Lydia H. Liu is the Wun Tsun Tam Professor in the Humanities; Director, Institute for Comparative Literature and Society. She received her Ph.D degree in Comparative Literature at Harvard University in 1990. Her research centers on modern China, cross-cultural exchange, and global transformation in modern history, with a focus on the movement of words, theories, and artifacts across national boundaries and on the evolution of writing, textuality, and media technology.
Professor Liu teaches courses on modern Chinese literature and culture in this department and offers graduate courses on comparative literature, critical translation theory, and new media in the Institute for Comparative Literature and Society.
Professor Liu is the author of The Freudian Robot: Digital Media and the Future of the Unconscious (University of Chicago Press, 2010). Her new publications include “Shadows of Universalism: The Untold Story of Human Rights Around 1948,” Critical Inquiry, Summer 2014; and “The Eventfulness of Translation: Temporality, Difference, and Competing Universals,” forthcoming in translation: a transdisciplinary journal. Her other books include The Clash of Empires: The Invention of China in Modern World Making (2004); Tokens of Exchange: The Problem of Translation in Global Circulations (editor, 1999); Translingual Practice: Literature, National Culture, and Translated Modernity (1995); and Writing and Materiality in China (co-edited with Judith Zeitlin, 2003).

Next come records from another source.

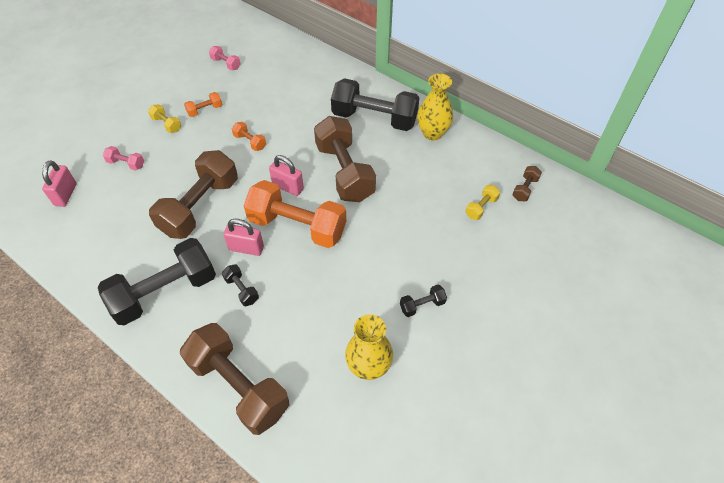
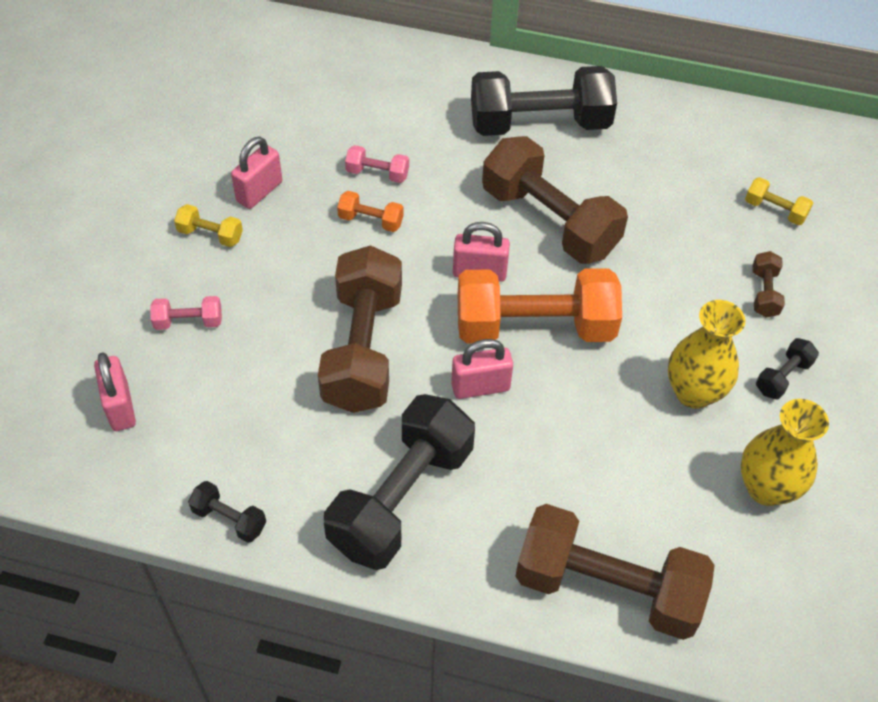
camera: 25 degrees left, 0 degrees up
orange dumbbell [184,92,222,117] -> pink padlock [231,137,282,209]
pink dumbbell [209,46,240,70] -> pink dumbbell moved to [345,145,409,183]
black dumbbell [222,264,259,306] -> black dumbbell moved to [188,481,266,543]
yellow vase [417,73,453,141] -> yellow vase moved to [668,300,745,409]
yellow dumbbell [465,185,500,220] -> yellow dumbbell turned 75 degrees counterclockwise [745,177,813,225]
brown dumbbell [512,166,542,201] -> brown dumbbell moved to [752,251,785,318]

As a creative writer in Chinese, she published a new book (in Chinese) called The Nesbit Code with Oxford University Press in Hong Kong which received the 2014 Hong Kong Book Award. Her most recent collaboration with Rebecca Karl and Dorothy Ko, The Birth of Chinese Feminism: Essential Texts in Transnational Feminism, appeared in print in the Weatherhead Books on Asia series, published by Columbia University Press in 2013.
Professor Liu was the recipient of a Guggenheim Fellowship (1997–1998) and a fellow of the Wissenschaftskolleg in Berlin (2004–2005); in 2013, she was the Class of 1932 Fellow in the Humanities Council at Princeton University.
Among her many activities, Professor Liu established a new Tsinghua-Columbia Center for Translingual and Transcultural Studies (CTTS) at Tsinghua University in Beijing to promote international collaboration and interdisciplinary research.